Between May 2009 and January 2010, one out of three women treated by MSF in Rabat and Casablanca admitted having been subjected to one or more sexual attacks, either in their country of origin, on the journey and / or in Morocco. MSF gathered testimonies from 63 patients, of which over 21 percent were minors. These testimonies illustrate the extreme vulnerability of these women throughout their journey.
This is the case of O.A, a Congolese woman, 26, who fled the conflict in her country after she was raped by a group of men. Since she had no passport, a truck driver offered to smuggle her from Mauritania into Morocco under the seat of his truck. On the way, the truck stopped in the middle of the desert. “The driver and his friend started to argue and then the driver got closer to me and hit me,” explained O.A. who managed to arrive in Morocco helped by another driver. “When I fell down, he squeezed my breasts and insulted me.

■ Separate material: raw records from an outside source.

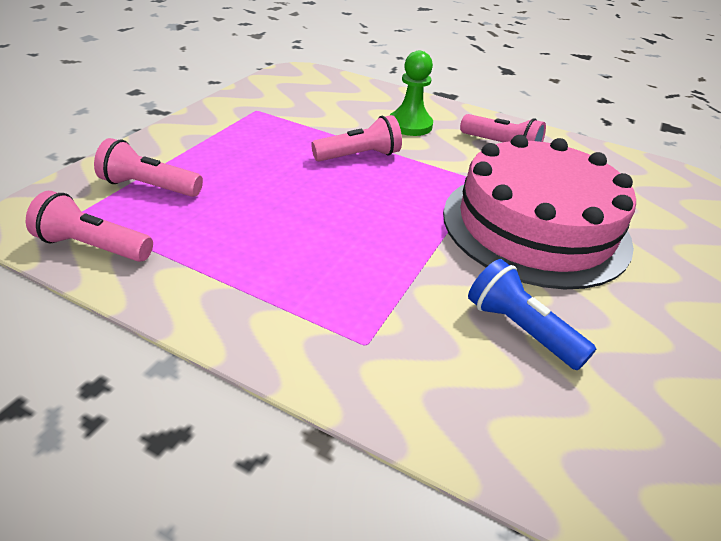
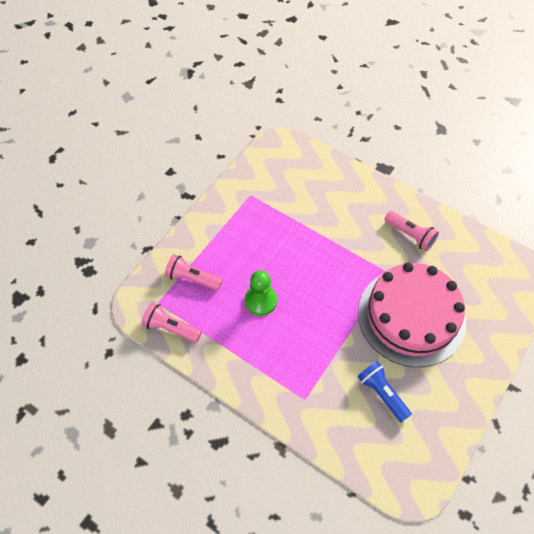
camera: 10 degrees right, 20 degrees up
pink flashlight [311,115,402,162] -> none
green pawn [389,51,433,136] -> green pawn moved to [245,270,277,316]

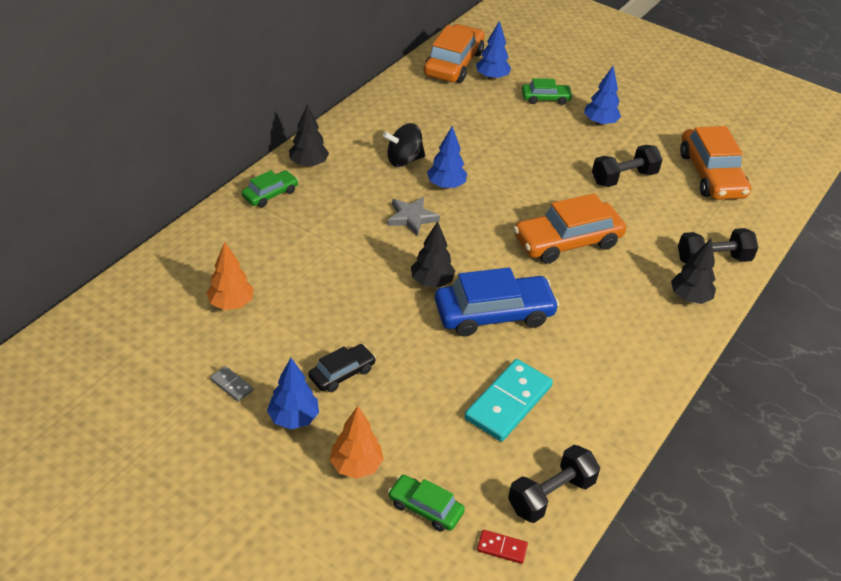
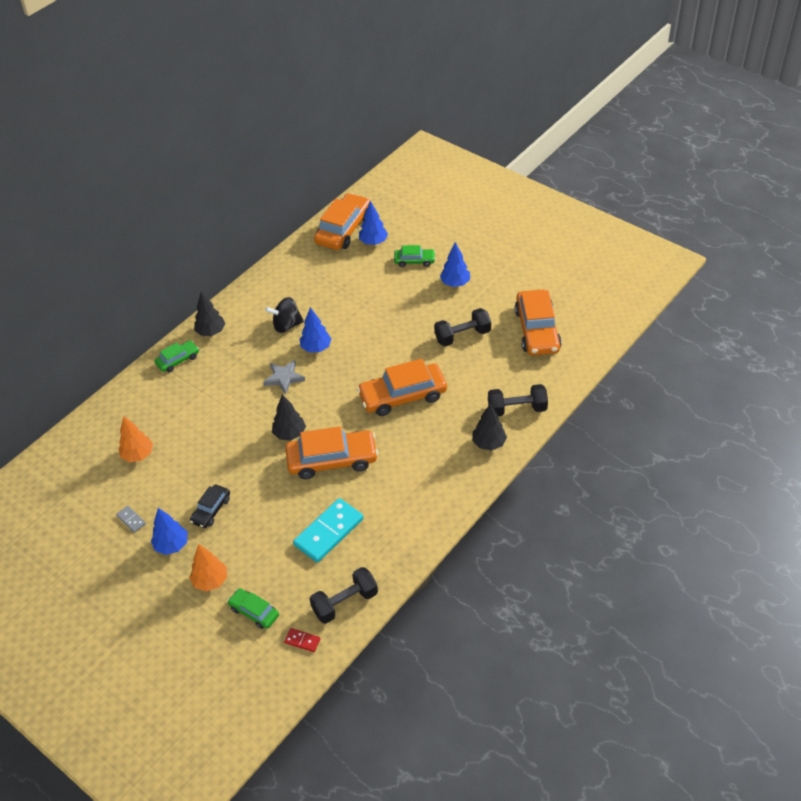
camera: 10 degrees right, 5 degrees up
black car [308,344,376,392] -> black car turned 150 degrees clockwise [190,484,230,528]
blue car [435,268,559,336] -> orange car [285,426,378,479]

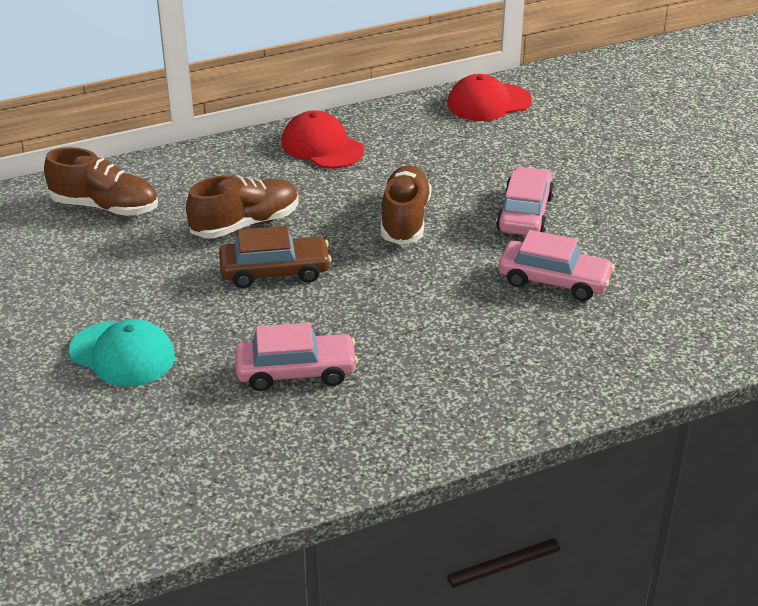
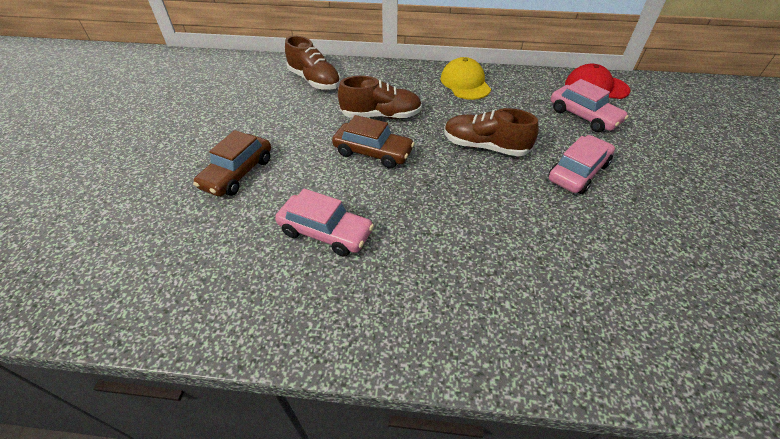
camera: 30 degrees right, 10 degrees up
turquoise cap [69,319,175,387] -> brown car [193,130,271,197]
red cap [281,110,364,169] -> yellow cap [441,57,491,100]
brown shoe [381,166,432,245] -> brown shoe turned 105 degrees counterclockwise [444,108,539,157]
pink car [499,230,615,301] -> pink car moved to [551,79,629,132]

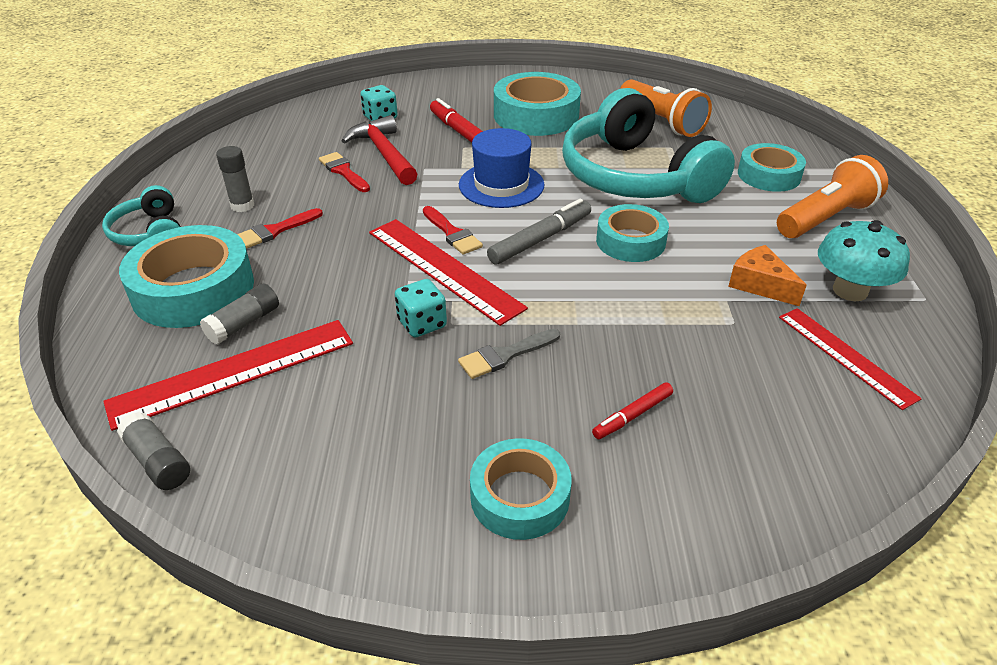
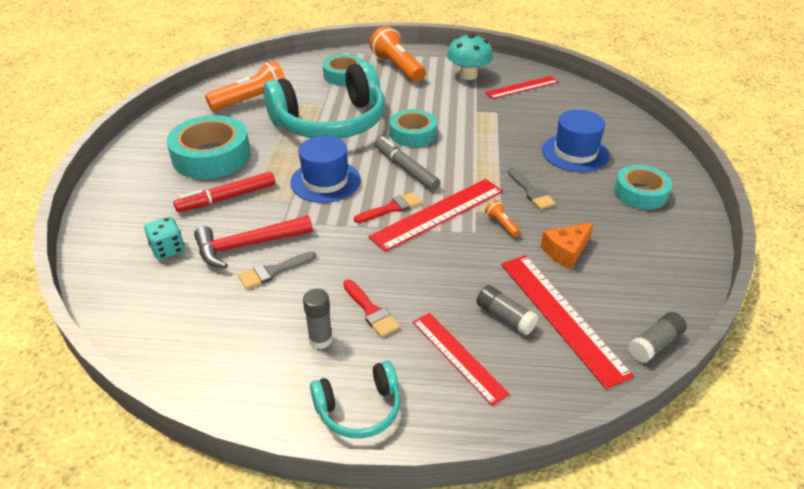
camera: 85 degrees left, 0 degrees up
turquoise tape [119,225,254,328] -> red ruler [413,313,510,406]
red brush [319,152,370,192] -> grey brush [238,251,316,289]
turquoise dice [395,279,447,337] -> orange flashlight [485,200,521,237]
red marker [592,382,673,439] -> blue hat [542,110,610,172]
orange cheese [728,245,807,306] -> orange cheese moved to [541,223,594,269]

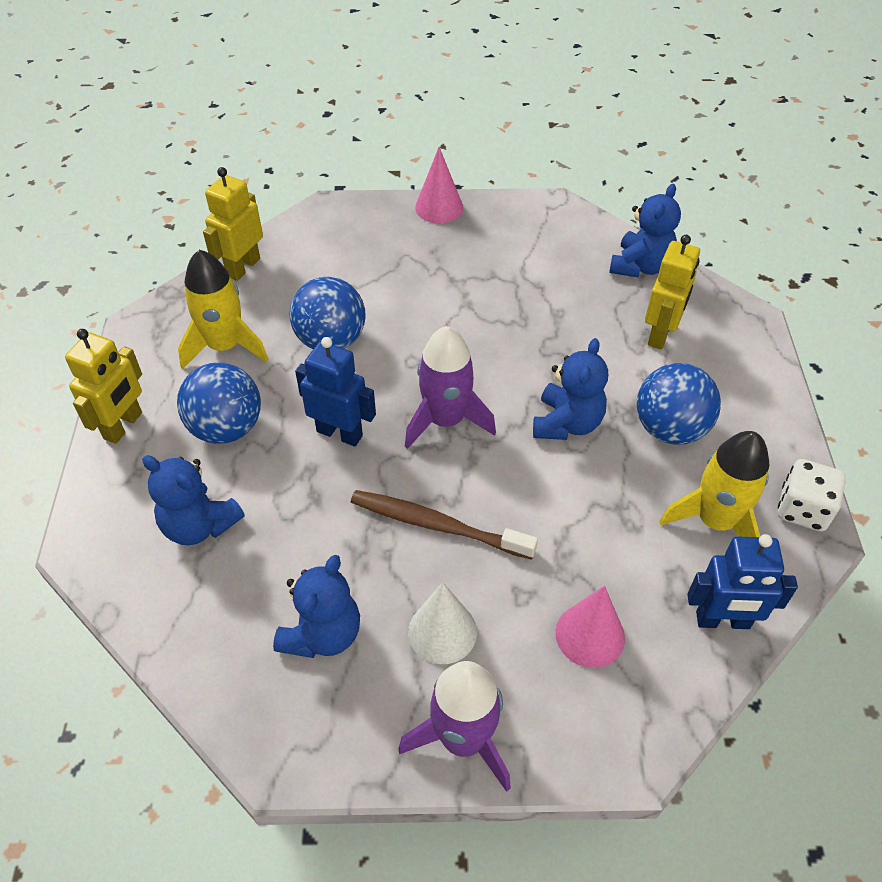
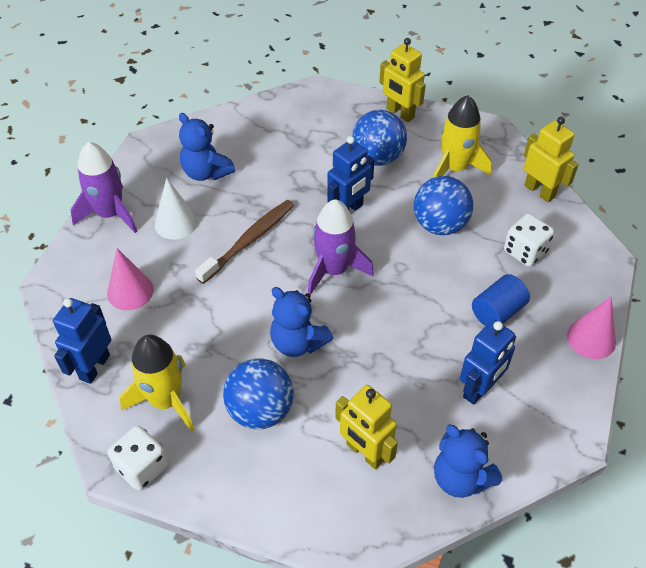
camera: 110 degrees right, 0 degrees up
blue teddy bear [142,455,245,545] -> none
none -> blue robot [460,319,516,405]
none -> blue cylinder [472,274,530,326]
none -> white dice [504,214,554,267]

Then the friend of the driver raped me. I screamed but no one could hear me, we were in the desert. When they finished, they fled.” The border between Maghnia, in Algeria, and Oujda, in Morocco, constitutes a particularly dangerous part of the journey. Of the 63 women interviewed, 59% of them told MSF staff that they were sexually assaulted there.
Although the border with Algeria remains officially closed, the Moroccan security forces still expel migrants to that area. Expulsions tend to take place at night, increasing the likelihood of attacks. T.D., a 19-year old woman, was arrested by the police when she was going to the market in Oujda and transferred to the police station where there were another 28 Sub-Saharan migrants.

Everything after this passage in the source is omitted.